Did you miss the description of how this is currently working in practice? There is no "clear sailing." No matter how simple or obvious it seems to you or I that two products are comparable, the FDA has been asking for minute details, not just on the product being submitted, but on the predicate product. You have to pony up extremely detailed specifications for that earlier product. If that product was produced by some other company, not your own, you might not have all that information or be able to get it.
"It is important, therefore, that you submit sufficient information to enable FDA to determine whether the new tobacco product has the same characteristics (defined as the materials, ingredients, design, composition, heating source, or other features of a tobacco product) as the predicate tobacco product, in accordance with 910(a)(3)(A)(i), or has different characteristics but it is not necessary to regulate the product under section 910(c)(1)(A)(i) because it does not raise different questions of public health, as required by 910(a)(3)(A)(ii). FDA understands this to mean that 905(j) reports are to be organized based upon the list of characteristics as set forth in section 910(a)(3). In addition to these characteristics, for products that have different characteristics, FDA may determine that additional information is needed to determine whether the products raise different questions of public health."
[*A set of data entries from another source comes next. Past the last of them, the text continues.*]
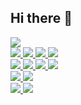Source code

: ## Hi there 👋

<!-- Python -->
<a href="https://www.python.org/" target="blank">
  <img src="https://img.shields.io/badge/Python-3776AB?style=flat-square&logo=Python&logoColor=white"/>
</a><br/>

<!-- PyTorch -->
<a href="https://pytorch.org/" target="blank">
  <img src="https://img.shields.io/badge/PyTorch-EE4C2C?style=flat-square&logo=PyTorch&logoColor=white"/>
</a>

<!-- ONNX -->
<a href="https://onnx.ai/" target="blank">
  <img src="https://img.shields.io/badge/ONNX-005CED?style=flat-square&logo=ONNX&logoColor=white"/>
</a>

<!-- PySide6 -->
<a href="https://wiki.qt.io/Qt_for_Python" target="blank">
  <img src="https://img.shields.io/badge/PySide6-41CD52?style=flat-square&logo=Qt&logoColor=white"/>
</a>

<!-- OpenCV -->
<a href="https://opencv.org/" target="blank">
  <img src="https://img.shields.io/badge/OpenCV-5C3EE8?style=flat-square&logo=OpenCV&logoColor=white"/>
</a><br/>

<!-- FastAPI -->
<a href="https://fastapi.tiangolo.com/" target="blank">
  <img src="https://img.shields.io/badge/FastAPI-009688?style=flat-square&logo=FastAPI&logoColor=white"/>
</a>

<!-- HTML -->
<a href="https://developer.mozilla.org/en-US/docs/Web/HTML" target="blank">
  <img src="https://img.shields.io/badge/HTML5-E34F26?style=flat-square&logo=HTML5&logoColor=white"/>
</a>

<!-- Bootstrap -->
<a href="https://getbootstrap.com/" target="blank">
  <img src="https://img.shields.io/badge/Bootstrap-7952B3?style=flat-square&logo=Bootstrap&logoColor=white"/>
</a>

<!-- SQLite -->
<a href="https://www.sqlite.org/" target="blank">
  <img src="https://img.shields.io/badge/SQLite-003B57?style=flat-square&logo=SQLite&logoColor=white"/>
</a><br/>

<!-- Raspberry Pi -->
<a href="https://www.raspberrypi.org/" target="blank">
  <img src="https://img.shields.io/badge/Raspberry_Pi-A22846?style=flat-square&logo=Raspberry-Pi&logoColor=white"/>
</a>

<!-- NVIDIA Jetson -->
<a href="https://developer.nvidia.com/embedded-computing" target="blank">
  <img src="https://img.shields.io/badge/NVIDIA_Jetson-76B900?style=flat-square&logo=NVIDIA&logoColor=white"/>
</a><br/>

<!-- Ubuntu -->
<a href="https://ubuntu.com/" target="blank">
  <img src="https://img.shields.io/badge/Ubuntu-E95420?style=flat-square&logo=Ubuntu&logoColor=white"/>
</a>

<!-- Docker -->
<a href="https://www.docker.com/" target="blank">
  <img src="https://img.shields.io/badge/Docker-2496ED?style=flat-square&logo=Docker&logoColor=white"/>
</a>

<!--
**hyKwon13/hyKwon13** is a ✨ _special_ ✨ repository because its `README.md` (this file) appears on your GitHub profile.

Here are some ideas to get you started:

- 🔭 I’m currently working on ...
- 🌱 I’m currently learning ...
- 👯 I’m looking to collaborate on ...
- 🤔 I’m looking for help with ...
- 💬 Ask me about ...
- 📫 How to reach me: ...
- 😄 Pronouns: ...
- ⚡ Fun fact: ...
-->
See pages 9 through 13 of the Guidance document for the details.
The FDA has received at least 3,500 SE applications and has acted on no more than a few dozen of them.
A single predicate product does not mean that multiple companies can all use the same predicate product. These applications contain proprietary information that the FDA is obligated to keep securely. You cannot grab another company's document and copy/paste. That would be considered corporate espionage.
"FDA believes that a meaningful scientific comparison intended to determine whether the characteristics of the products are the same or are different but present no different questions of public health cannot be made between a new tobacco product and multiple predicate products."
What the "clear language" means is that they want each application to use only ONE predicate product. In other words, you can't claim that features 1-10 of your new product are comparable to features in Predicate Product X, but that features 11-20 are comparable to features in Predicate Product Y. Get it?
This current guidance does not apply to products that are not regulated yet as tobacco products. No doubt they will need to write a separate SE Guidance document to cover e-cigarettes, since they are very different from tobacco cigarettes. Our concern is that so far, the FDA has been very, very picky, sending back SE applications asking for more and more detailed information. "A coil is a coil is a coil" very likely will not cut it with tobacco regulators. If they follow the same pattern as this document, they will be asking for all of the metals that went into making a coil, design drawings, etc., and will want the new product to be identical in every way with the predicate product, unless the applicant can pony up proof that the new design does not present any changes in health risks.
Tobacco companies might be able to absorb all these costly analyses, but those e-cigarette companies not owned by a tobacco company could be bankrupt by this process if it continues to be administered in this fashion.